§ **To do**
Recast every line of text in the material below as a Markdown table with two columns, Row and Line. Number the lines in order, skip blank lines, and omit the pictures.

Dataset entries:

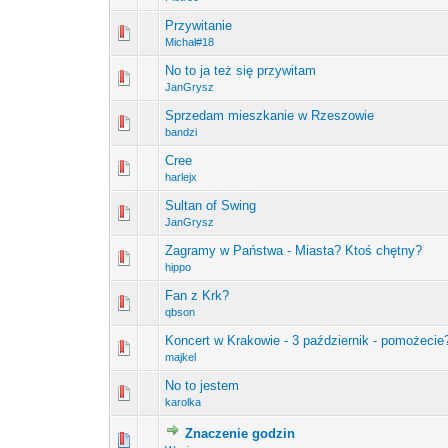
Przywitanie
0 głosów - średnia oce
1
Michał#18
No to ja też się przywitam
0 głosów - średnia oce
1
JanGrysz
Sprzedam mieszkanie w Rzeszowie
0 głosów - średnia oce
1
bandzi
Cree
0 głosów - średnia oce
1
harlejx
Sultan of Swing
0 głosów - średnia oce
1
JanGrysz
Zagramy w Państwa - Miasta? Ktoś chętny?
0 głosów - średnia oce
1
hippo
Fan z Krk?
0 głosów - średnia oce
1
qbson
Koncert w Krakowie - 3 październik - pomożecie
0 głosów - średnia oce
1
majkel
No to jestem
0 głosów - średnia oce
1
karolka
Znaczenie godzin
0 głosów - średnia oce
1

§ **Solution**
| Row | Line |
|---|---|
| 1 | Przywitanie |
| 2 | 0 głosów - średnia oce |
| 3 | 1 |
| 4 | Michał#18 |
| 5 | No to ja też się przywitam |
| 6 | 0 głosów - średnia oce |
| 7 | 1 |
| 8 | JanGrysz |
| 9 | Sprzedam mieszkanie w Rzeszowie |
| 10 | 0 głosów - średnia oce |
| 11 | 1 |
| 12 | bandzi |
| 13 | Cree |
| 14 | 0 głosów - średnia oce |
| 15 | 1 |
| 16 | harlejx |
| 17 | Sultan of Swing |
| 18 | 0 głosów - średnia oce |
| 19 | 1 |
| 20 | JanGrysz |
| 21 | Zagramy w Państwa - Miasta? Ktoś chętny? |
| 22 | 0 głosów - średnia oce |
| 23 | 1 |
| 24 | hippo |
| 25 | Fan z Krk? |
| 26 | 0 głosów - średnia oce |
| 27 | 1 |
| 28 | qbson |
| 29 | Koncert w Krakowie - 3 październik - pomożecie |
| 30 | 0 głosów - średnia oce |
| 31 | 1 |
| 32 | majkel |
| 33 | No to jestem |
| 34 | 0 głosów - średnia oce |
| 35 | 1 |
| 36 | karolka |
| 37 | Znaczenie godzin |
| 38 | 0 głosów - średnia oce |
| 39 | 1 |